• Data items
.....
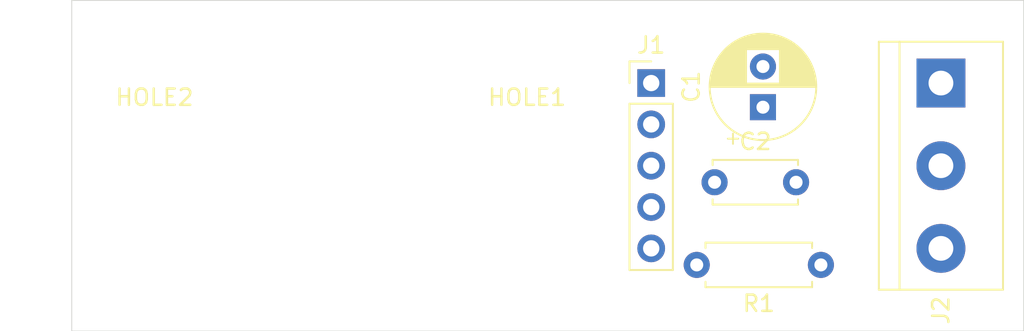
<source format=kicad_pcb>
(kicad_pcb
	(version 20241229)
	(generator "pcbnew")
	(generator_version "9.0")
	(general
		(thickness 1.6)
		(legacy_teardrops no)
	)
	(paper "A4")
	(layers
		(0 "F.Cu" signal)
		(2 "B.Cu" signal)
		(9 "F.Adhes" user "F.Adhesive")
		(11 "B.Adhes" user "B.Adhesive")
		(13 "F.Paste" user)
		(15 "B.Paste" user)
		(5 "F.SilkS" user "F.Silkscreen")
		(7 "B.SilkS" user "B.Silkscreen")
		(1 "F.Mask" user)
		(3 "B.Mask" user)
		(17 "Dwgs.User" user "User.Drawings")
		(19 "Cmts.User" user "User.Comments")
		(21 "Eco1.User" user "User.Eco1")
		(23 "Eco2.User" user "User.Eco2")
		(25 "Edge.Cuts" user)
		(27 "Margin" user)
		(31 "F.CrtYd" user "F.Courtyard")
		(29 "B.CrtYd" user "B.Courtyard")
		(35 "F.Fab" user)
		(33 "B.Fab" user)
		(39 "User.1" user)
		(41 "User.2" user)
		(43 "User.3" user)
		(45 "User.4" user)
	)
	(setup
		(pad_to_mask_clearance 0)
		(allow_soldermask_bridges_in_footprints no)
		(tenting front back)
		(pcbplotparams
			(layerselection 0x00000000_00000000_55555555_5755f5ff)
			(plot_on_all_layers_selection 0x00000000_00000000_00000000_00000000)
			(disableapertmacros no)
			(usegerberextensions no)
			(usegerberattributes yes)
			(usegerberadvancedattributes yes)
			(creategerberjobfile yes)
			(dashed_line_dash_ratio 12.000000)
			(dashed_line_gap_ratio 3.000000)
			(svgprecision 4)
			(plotframeref no)
			(mode 1)
			(useauxorigin no)
			(hpglpennumber 1)
			(hpglpenspeed 20)
			(hpglpendiameter 15.000000)
			(pdf_front_fp_property_popups yes)
			(pdf_back_fp_property_popups yes)
			(pdf_metadata yes)
			(pdf_single_document no)
			(dxfpolygonmode yes)
			(dxfimperialunits yes)
			(dxfusepcbnewfont yes)
			(psnegative no)
			(psa4output no)
			(plot_black_and_white yes)
			(plotinvisibletext no)
			(sketchpadsonfab no)
			(plotpadnumbers no)
			(hidednponfab no)
			(sketchdnponfab yes)
			(crossoutdnponfab yes)
			(subtractmaskfromsilk no)
			(outputformat 1)
			(mirror no)
			(drillshape 1)
			(scaleselection 1)
			(outputdirectory "")
		)
	)
	(net 0 "")
	(net 1 "GND")
	(net 2 "Net-(J1-Pin_4)")
	(net 3 "Net-(J1-Pin_5)")
	(net 4 "unconnected-(J1-Pin_1-Pad1)")
	(net 5 "DOUT")
	(net 6 "VCC")
	(footprint "Resistor_THT:R_Axial_DIN0207_L6.3mm_D2.5mm_P7.62mm_Horizontal" (layer "F.Cu") (at 170.434 87.376 180))
	(footprint "MountingHole:MountingHole_3.2mm_M3" (layer "F.Cu") (at 152.4 81.28))
	(footprint "MountingHole:MountingHole_3.2mm_M3" (layer "F.Cu") (at 129.54 81.28))
	(footprint "Connector_PinHeader_2.54mm:PinHeader_1x05_P2.54mm_Vertical" (layer "F.Cu") (at 160.02 76.2))
	(footprint "Capacitor_THT:C_Disc_D5.0mm_W2.5mm_P5.00mm" (layer "F.Cu") (at 163.91 82.296))
	(footprint "TerminalBlock:TerminalBlock_bornier-3_P5.08mm" (layer "F.Cu") (at 177.8 76.2 -90))
	(footprint "Capacitor_THT:CP_Radial_D6.3mm_P2.50mm" (layer "F.Cu") (at 166.878 77.684 90))
	(gr_rect
		(start 124.46 71.12)
		(end 182.88 91.44)
		(stroke
			(width 0.05)
			(type default)
		)
		(fill no)
		(layer "Edge.Cuts")
		(uuid "a4fc31ad-506d-492a-9552-c656b18b9112")
	)
	(embedded_fonts no)
)

</source>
.....
• What you should do
Filter the data down to the lines that contain the string "Courtyard", and copy them.

• Exercise output
		(31 "F.CrtYd" user "F.Courtyard")
		(29 "B.CrtYd" user "B.Courtyard")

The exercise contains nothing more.